## GOAL OF THE EXERCISE
For the data that follows, print the line with "index tip: (374, 249)", the line with "middle mcp: (233, 207)", and all lines between them, exactly as they stand. Omit pictures and add nothing.

## STUDY MATERIAL

·····

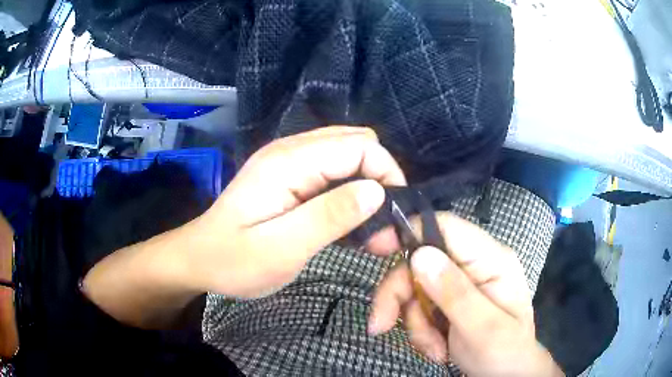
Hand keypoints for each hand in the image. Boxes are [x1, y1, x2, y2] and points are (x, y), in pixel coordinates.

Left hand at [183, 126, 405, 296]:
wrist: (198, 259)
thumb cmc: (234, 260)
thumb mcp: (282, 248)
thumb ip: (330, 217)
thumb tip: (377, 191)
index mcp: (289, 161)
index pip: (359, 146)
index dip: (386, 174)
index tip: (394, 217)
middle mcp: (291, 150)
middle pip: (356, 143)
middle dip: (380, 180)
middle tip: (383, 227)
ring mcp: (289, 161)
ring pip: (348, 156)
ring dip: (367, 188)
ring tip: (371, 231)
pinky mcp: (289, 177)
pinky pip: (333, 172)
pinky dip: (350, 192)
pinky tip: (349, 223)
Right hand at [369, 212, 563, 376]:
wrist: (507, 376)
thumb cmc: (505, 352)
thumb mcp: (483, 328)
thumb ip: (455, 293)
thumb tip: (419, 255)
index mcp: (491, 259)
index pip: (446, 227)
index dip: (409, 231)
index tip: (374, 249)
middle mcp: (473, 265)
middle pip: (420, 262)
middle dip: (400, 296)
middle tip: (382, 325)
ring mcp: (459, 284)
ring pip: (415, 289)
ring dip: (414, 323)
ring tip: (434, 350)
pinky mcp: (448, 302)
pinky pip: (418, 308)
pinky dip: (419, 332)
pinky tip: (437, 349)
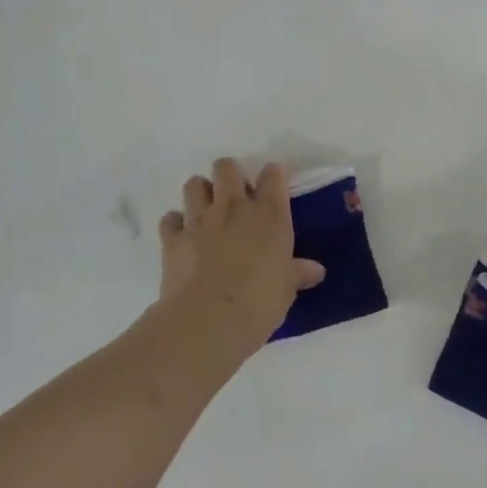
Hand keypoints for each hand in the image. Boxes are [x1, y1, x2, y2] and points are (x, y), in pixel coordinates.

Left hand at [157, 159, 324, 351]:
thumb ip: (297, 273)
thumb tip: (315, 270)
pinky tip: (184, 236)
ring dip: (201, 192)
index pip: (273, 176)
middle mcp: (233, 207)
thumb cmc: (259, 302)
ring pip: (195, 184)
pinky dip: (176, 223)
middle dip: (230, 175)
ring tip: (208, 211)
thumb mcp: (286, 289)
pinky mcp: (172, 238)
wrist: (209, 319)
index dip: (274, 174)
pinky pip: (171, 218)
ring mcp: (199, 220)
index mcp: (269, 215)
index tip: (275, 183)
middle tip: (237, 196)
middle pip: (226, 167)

·····

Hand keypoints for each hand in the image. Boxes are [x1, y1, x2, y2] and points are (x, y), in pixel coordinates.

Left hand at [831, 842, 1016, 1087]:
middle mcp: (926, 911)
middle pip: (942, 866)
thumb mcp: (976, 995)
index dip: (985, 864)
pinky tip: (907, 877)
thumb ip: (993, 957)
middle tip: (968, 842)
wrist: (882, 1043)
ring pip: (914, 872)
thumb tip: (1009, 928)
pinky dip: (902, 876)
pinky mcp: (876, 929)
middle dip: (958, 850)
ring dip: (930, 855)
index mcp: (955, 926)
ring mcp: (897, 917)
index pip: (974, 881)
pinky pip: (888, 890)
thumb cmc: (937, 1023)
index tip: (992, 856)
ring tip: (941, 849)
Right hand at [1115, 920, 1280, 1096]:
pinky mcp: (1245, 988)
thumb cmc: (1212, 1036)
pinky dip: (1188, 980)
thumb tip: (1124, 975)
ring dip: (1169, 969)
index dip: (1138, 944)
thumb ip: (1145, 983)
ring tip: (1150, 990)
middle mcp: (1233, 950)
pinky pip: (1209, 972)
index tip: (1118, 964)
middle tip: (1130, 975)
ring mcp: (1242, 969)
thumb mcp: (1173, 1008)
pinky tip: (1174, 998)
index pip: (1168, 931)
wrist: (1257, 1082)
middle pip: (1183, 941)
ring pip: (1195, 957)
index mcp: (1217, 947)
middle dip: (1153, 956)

·····

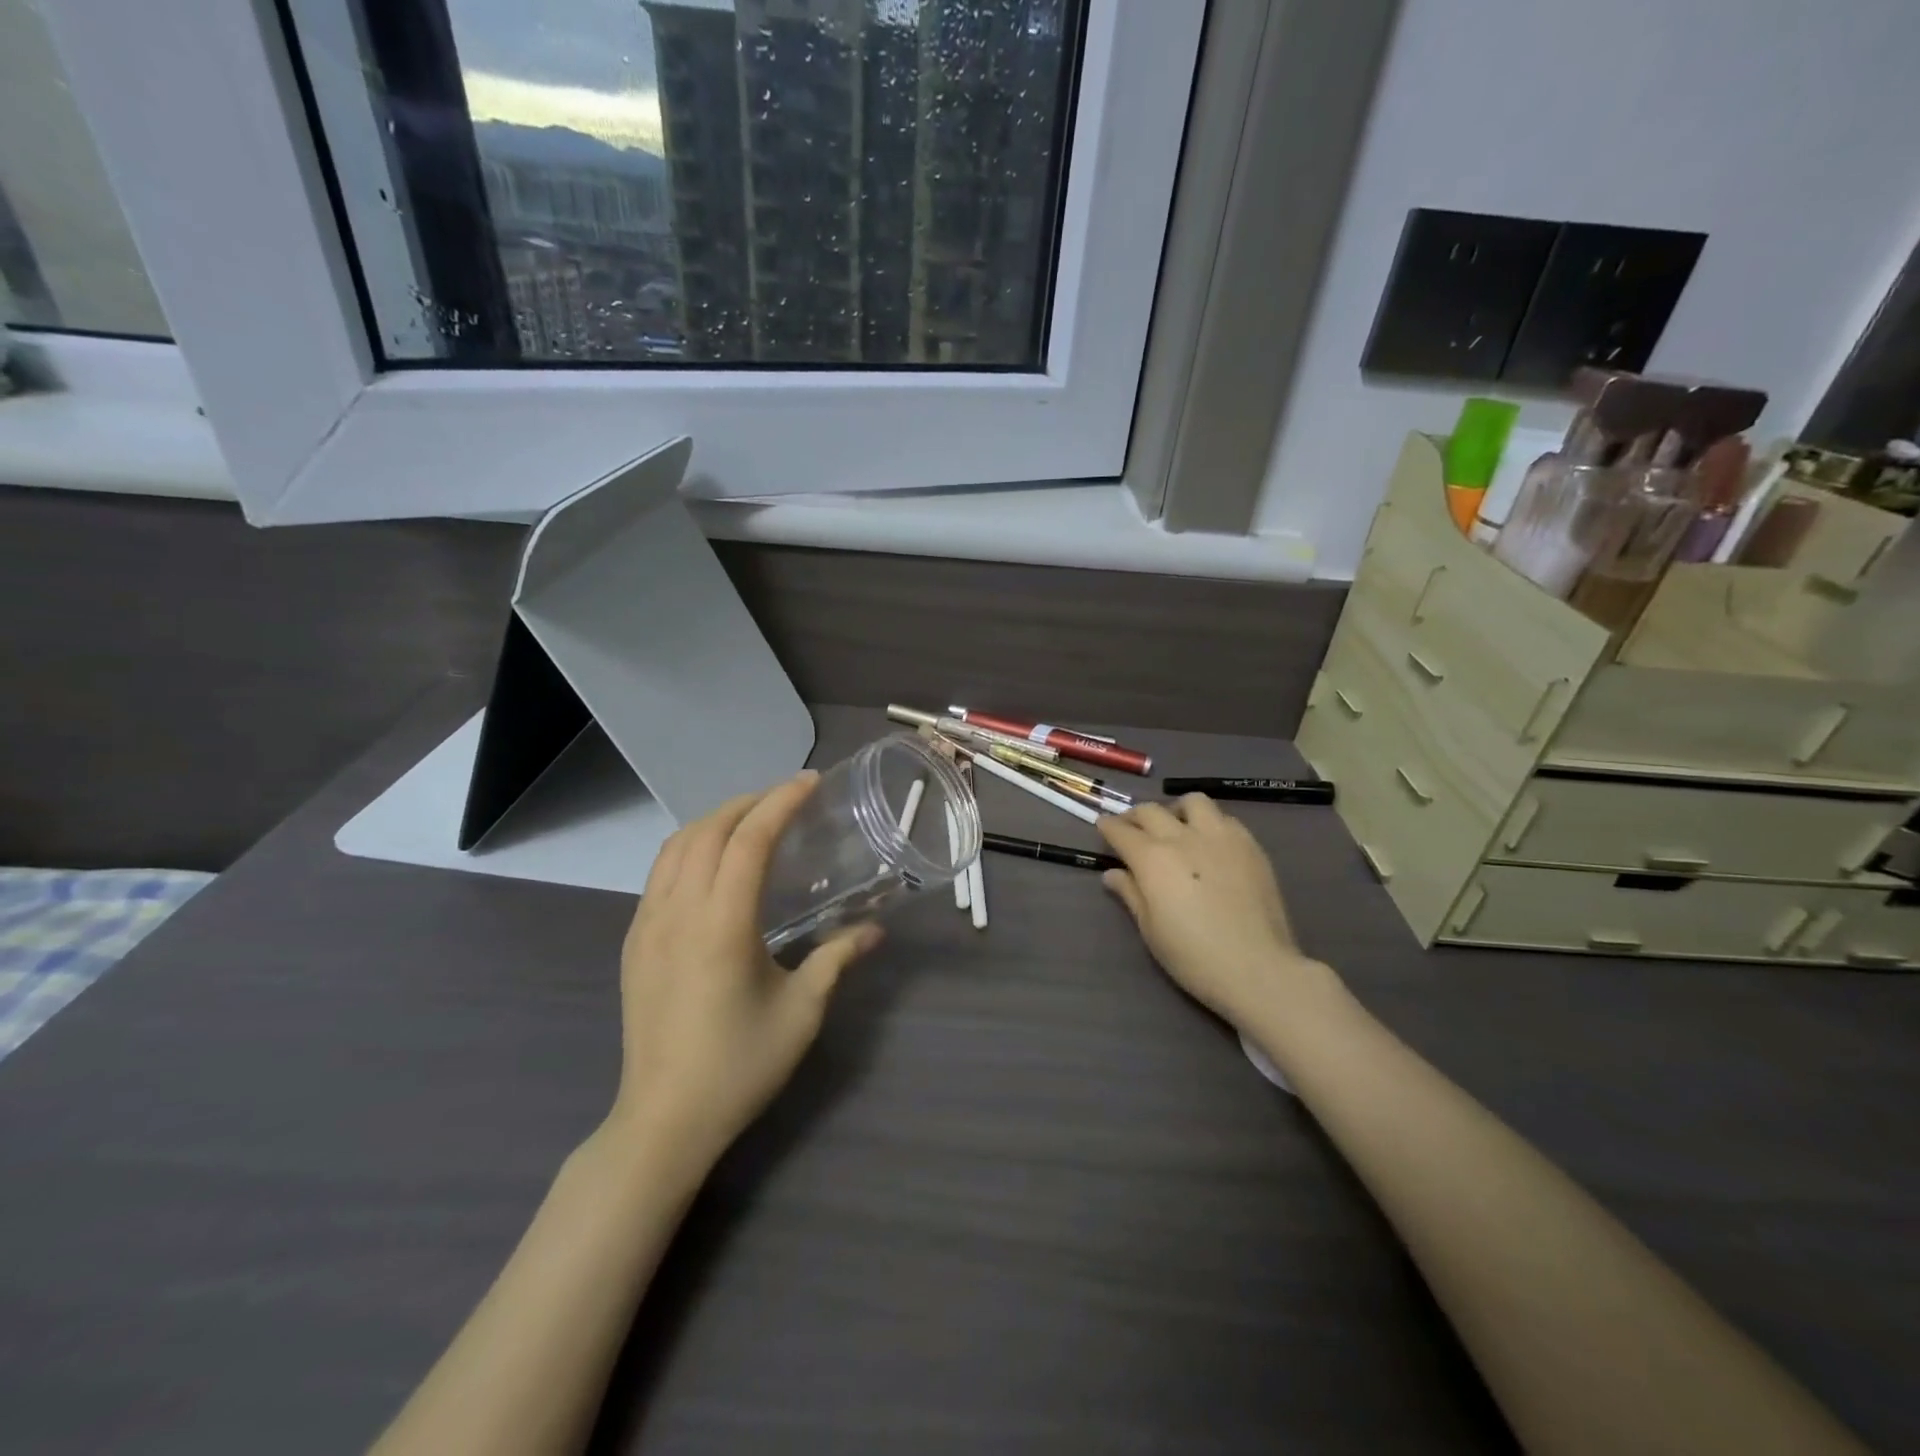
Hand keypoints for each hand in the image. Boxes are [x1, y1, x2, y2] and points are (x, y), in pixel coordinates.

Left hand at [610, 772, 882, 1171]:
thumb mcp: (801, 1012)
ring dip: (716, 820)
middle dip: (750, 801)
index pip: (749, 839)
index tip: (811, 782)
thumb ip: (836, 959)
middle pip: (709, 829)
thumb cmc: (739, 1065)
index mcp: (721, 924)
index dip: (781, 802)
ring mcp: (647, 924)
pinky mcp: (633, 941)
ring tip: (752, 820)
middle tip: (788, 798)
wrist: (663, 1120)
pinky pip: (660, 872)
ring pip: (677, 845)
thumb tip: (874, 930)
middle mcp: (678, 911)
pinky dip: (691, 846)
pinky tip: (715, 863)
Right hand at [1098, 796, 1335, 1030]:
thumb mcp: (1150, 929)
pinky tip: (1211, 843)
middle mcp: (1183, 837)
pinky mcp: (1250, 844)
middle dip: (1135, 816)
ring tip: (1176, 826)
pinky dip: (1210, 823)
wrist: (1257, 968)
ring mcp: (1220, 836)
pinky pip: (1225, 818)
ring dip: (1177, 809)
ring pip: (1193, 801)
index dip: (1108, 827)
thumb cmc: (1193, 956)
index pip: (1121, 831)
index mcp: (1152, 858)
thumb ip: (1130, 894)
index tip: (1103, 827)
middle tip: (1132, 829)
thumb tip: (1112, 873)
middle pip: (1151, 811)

·····

## SOLUTION TO THE PROBLEM
index tip: (374, 249)
middle mcp: (473, 265)
middle pip: (420, 262)
middle dip: (400, 296)
middle tip: (382, 325)
ring mcp: (459, 284)
ring pip: (415, 289)
ring dip: (414, 323)
ring tip: (434, 350)
pinky mcp: (448, 302)
pinky pip: (418, 308)
pinky dip: (419, 332)
pinky tip: (437, 349)
Hand keypoints for each hand in the image. Boxes are [x1, y1, x2, y2] and points are (x, y), in pixel coordinates.

Left hand at [157, 159, 324, 351]:
thumb ip: (297, 273)
thumb tip: (315, 270)
pinky tip: (184, 236)
ring dip: (201, 192)
index pip: (273, 176)
middle mcp: (233, 207)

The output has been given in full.